You can also spend hours and hours in the game’s Franchise mode, doing most of the same things you did last year. New are riveting additions such as the hard salary cap (Just what I always wanted!) and slightly more robust rivalry content. Your players will gain or lose attribute points depending on how well you fare against a rival. That’s probably exciting…if you’re Canadian.
No matter where you come from, you will love the two high-quality sound options. You can underscore your season with either the standard broadcast-style commentary or a sweeping musical score, and both are highly enjoyable. The music changes to match your team as you succeed or struggle, which really enhances the cinematic presentation, though you can of course swap in your own favorite hockey mixes. I’ve read a few user complaints about the commentators, but the sound bytes come through cleanly and crisply.
Graphically speaking, the game is a mess of ineffective visual storytelling. 2K Sports is compensating for the missing ESPN license by casting this series in a cinematic light: long, steady camera shots follow players into and out of the locker room or track through the crowds during cut scenes. This is a fine direction for a sports game, but this year’s efforts are generic and empty. Lengthy cut scenes don’t give players any extra information about the game, and they wear thin with every face-off and penalty set-up. The limited number of character models creep me out with their frozen, unblinking eyeballs; lazy close-ups into the stands reveal a tiny pack of clones. Don’t some 360 games occasionally simulate large crowds
? Anyway, the entire production is underwhelming.
The so-so visuals deal a hefty blow to the pricey 360 version; if you’re still set on NHL 2K7 in 1080i HD, at least the online support lets you play those highly customizable games over Xbox Live. You can even get seven players into an online game over the Xbox version’s four-player cap.
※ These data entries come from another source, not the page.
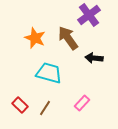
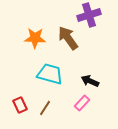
purple cross: rotated 20 degrees clockwise
orange star: rotated 20 degrees counterclockwise
black arrow: moved 4 px left, 23 px down; rotated 18 degrees clockwise
cyan trapezoid: moved 1 px right, 1 px down
red rectangle: rotated 21 degrees clockwise
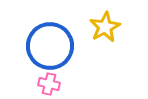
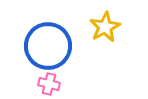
blue circle: moved 2 px left
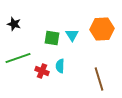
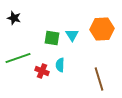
black star: moved 6 px up
cyan semicircle: moved 1 px up
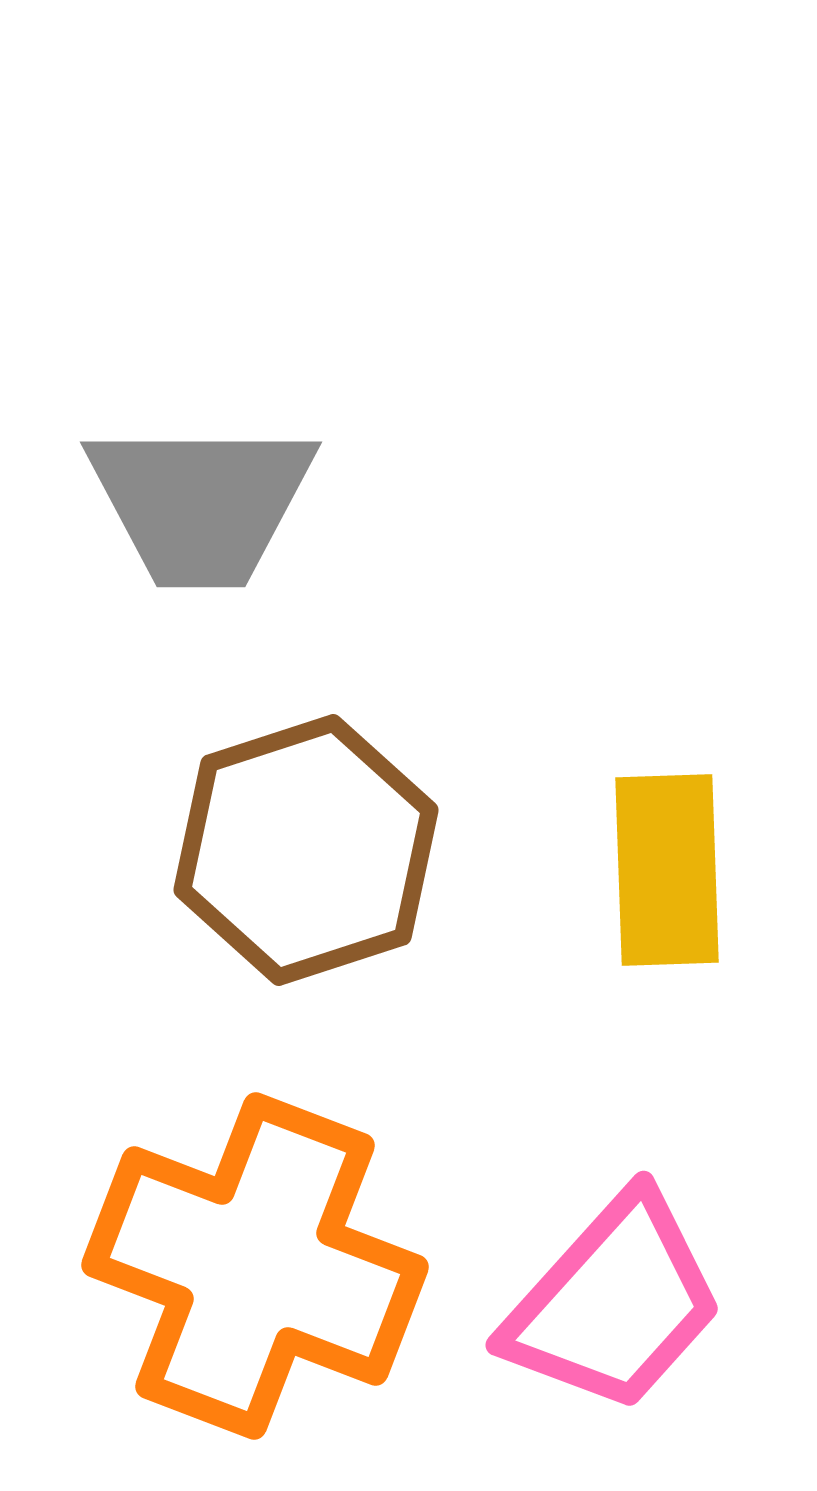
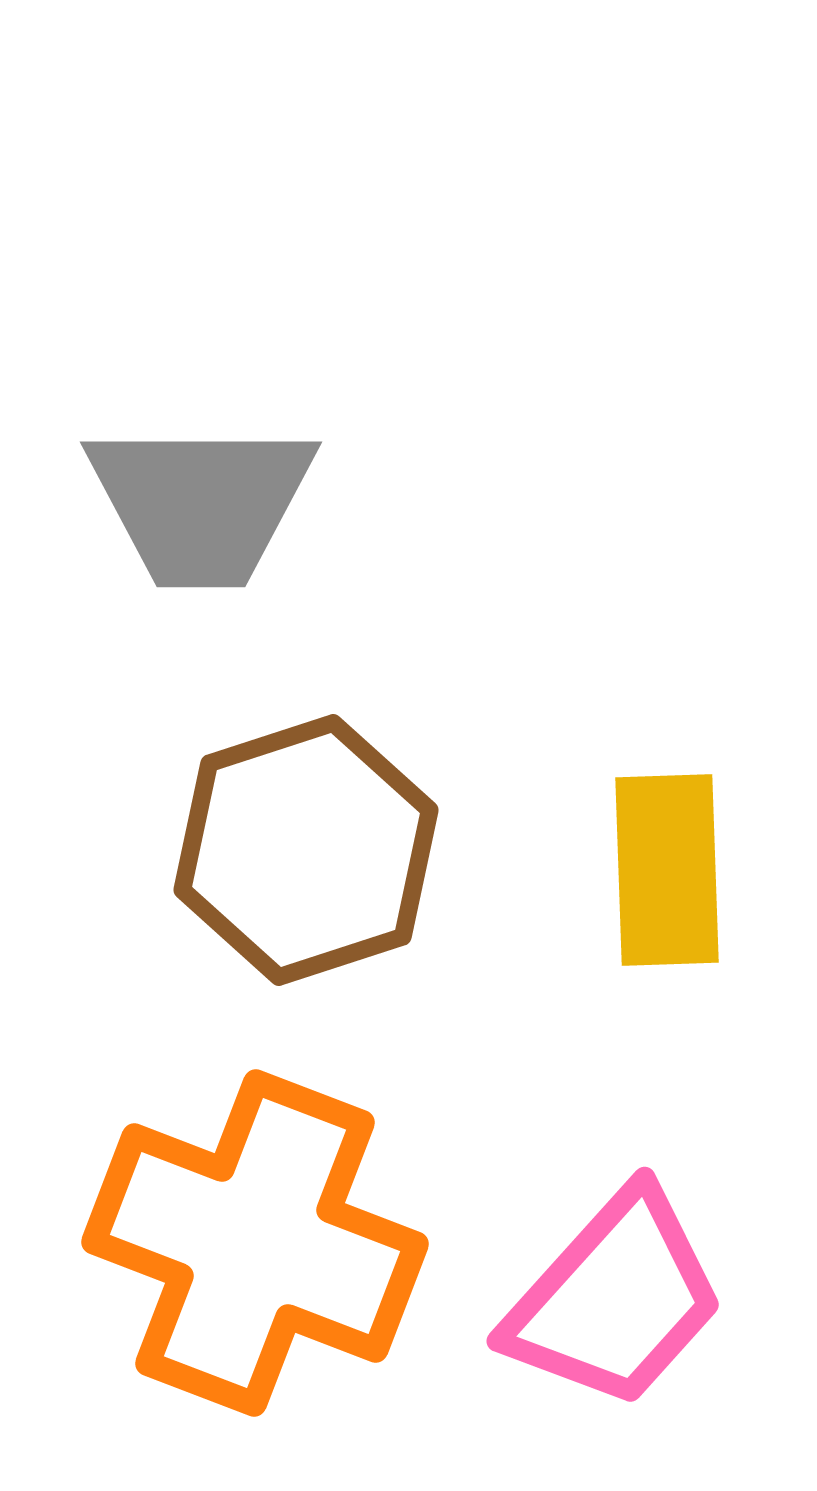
orange cross: moved 23 px up
pink trapezoid: moved 1 px right, 4 px up
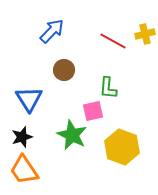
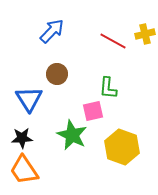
brown circle: moved 7 px left, 4 px down
black star: moved 1 px down; rotated 15 degrees clockwise
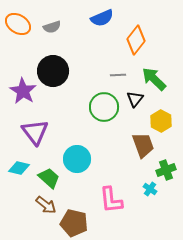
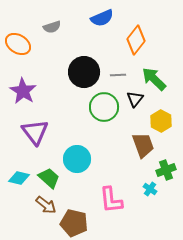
orange ellipse: moved 20 px down
black circle: moved 31 px right, 1 px down
cyan diamond: moved 10 px down
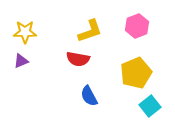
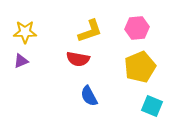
pink hexagon: moved 2 px down; rotated 15 degrees clockwise
yellow pentagon: moved 4 px right, 6 px up
cyan square: moved 2 px right; rotated 30 degrees counterclockwise
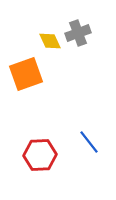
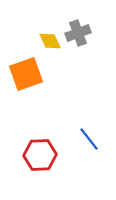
blue line: moved 3 px up
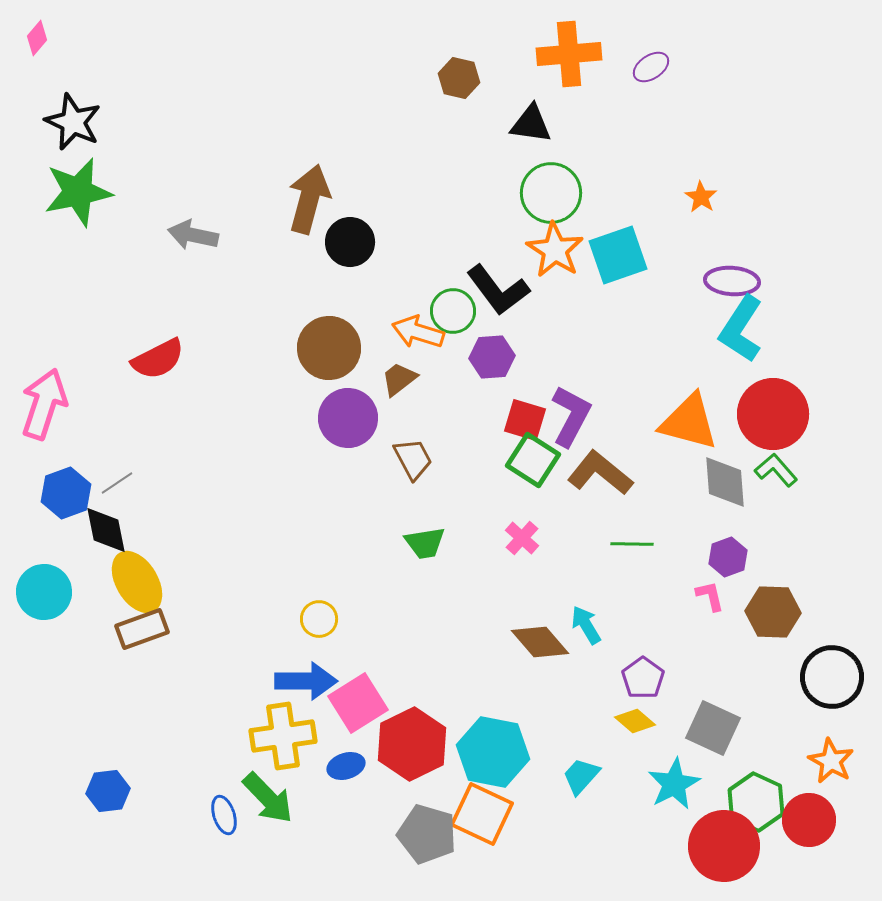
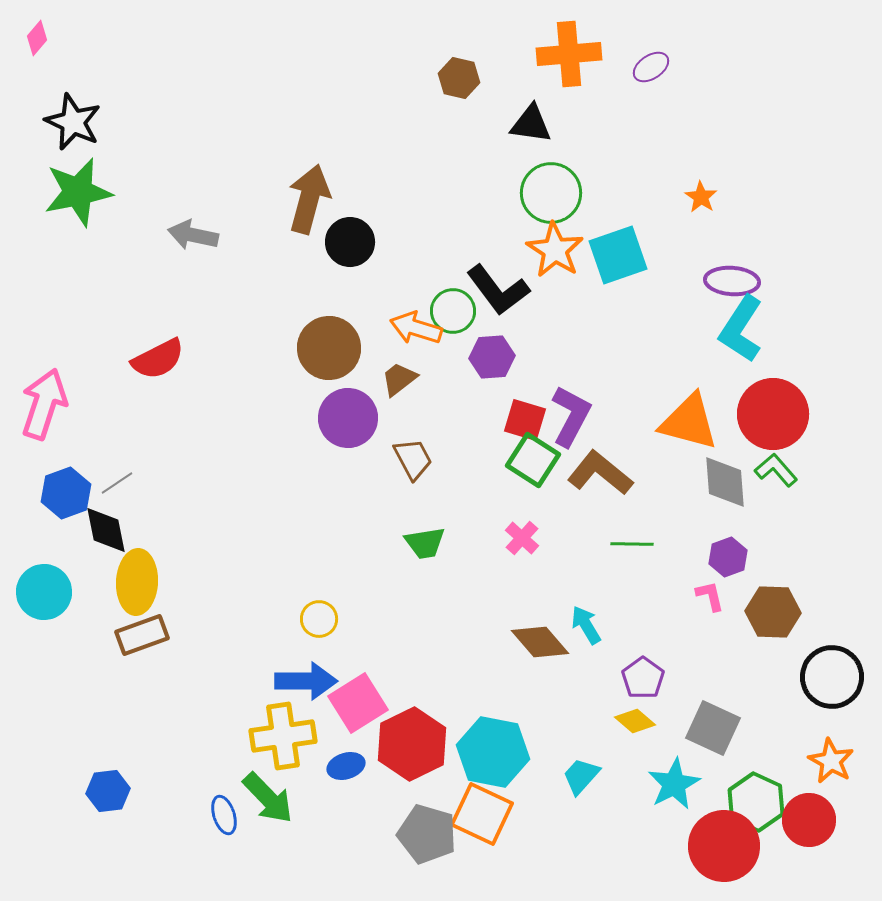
orange arrow at (418, 332): moved 2 px left, 4 px up
yellow ellipse at (137, 582): rotated 34 degrees clockwise
brown rectangle at (142, 629): moved 6 px down
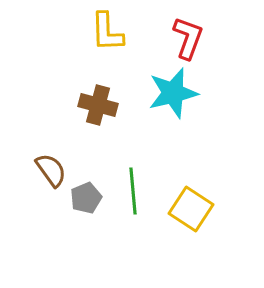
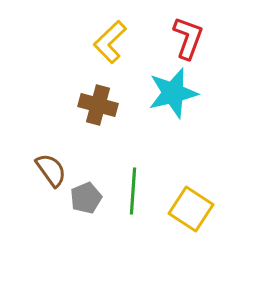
yellow L-shape: moved 3 px right, 10 px down; rotated 48 degrees clockwise
green line: rotated 9 degrees clockwise
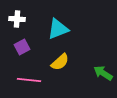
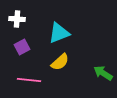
cyan triangle: moved 1 px right, 4 px down
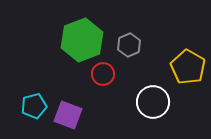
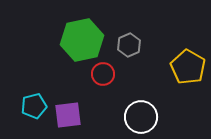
green hexagon: rotated 9 degrees clockwise
white circle: moved 12 px left, 15 px down
purple square: rotated 28 degrees counterclockwise
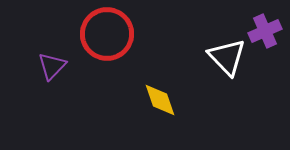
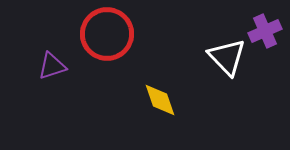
purple triangle: rotated 28 degrees clockwise
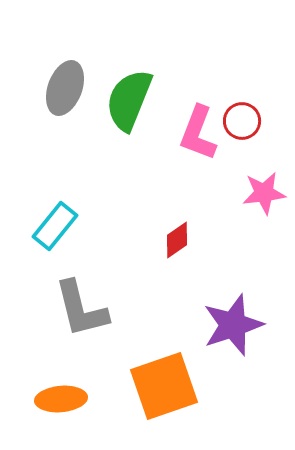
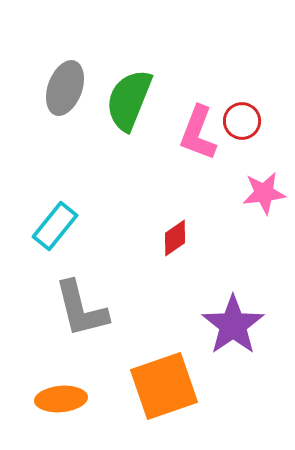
red diamond: moved 2 px left, 2 px up
purple star: rotated 16 degrees counterclockwise
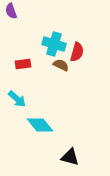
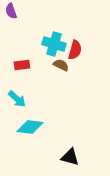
red semicircle: moved 2 px left, 2 px up
red rectangle: moved 1 px left, 1 px down
cyan diamond: moved 10 px left, 2 px down; rotated 44 degrees counterclockwise
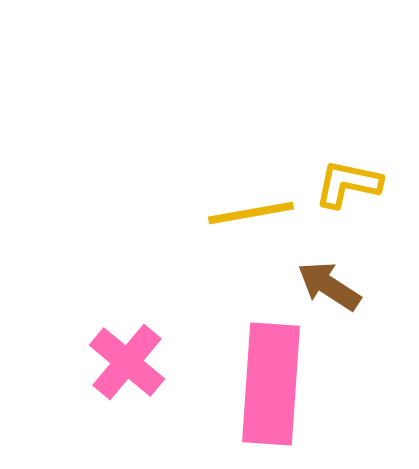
Strangely enough, I had the most fun playing NHL 2K7’s open matches. Pond Hockey and the Franchise Mode practice games let me in for quick and dirty play without getting bogged down in details, or the game’s messy control scheme. NHL 2K7 plays a solid game of hockey thanks to a frozen lake’s worth of content, but rough controls, unforgiving AI and no tutorial content are the equivalent of thin ice for beginners. If you don’t commonly say “Aboot” or “Eh”, heed our warning: This game is for experts only.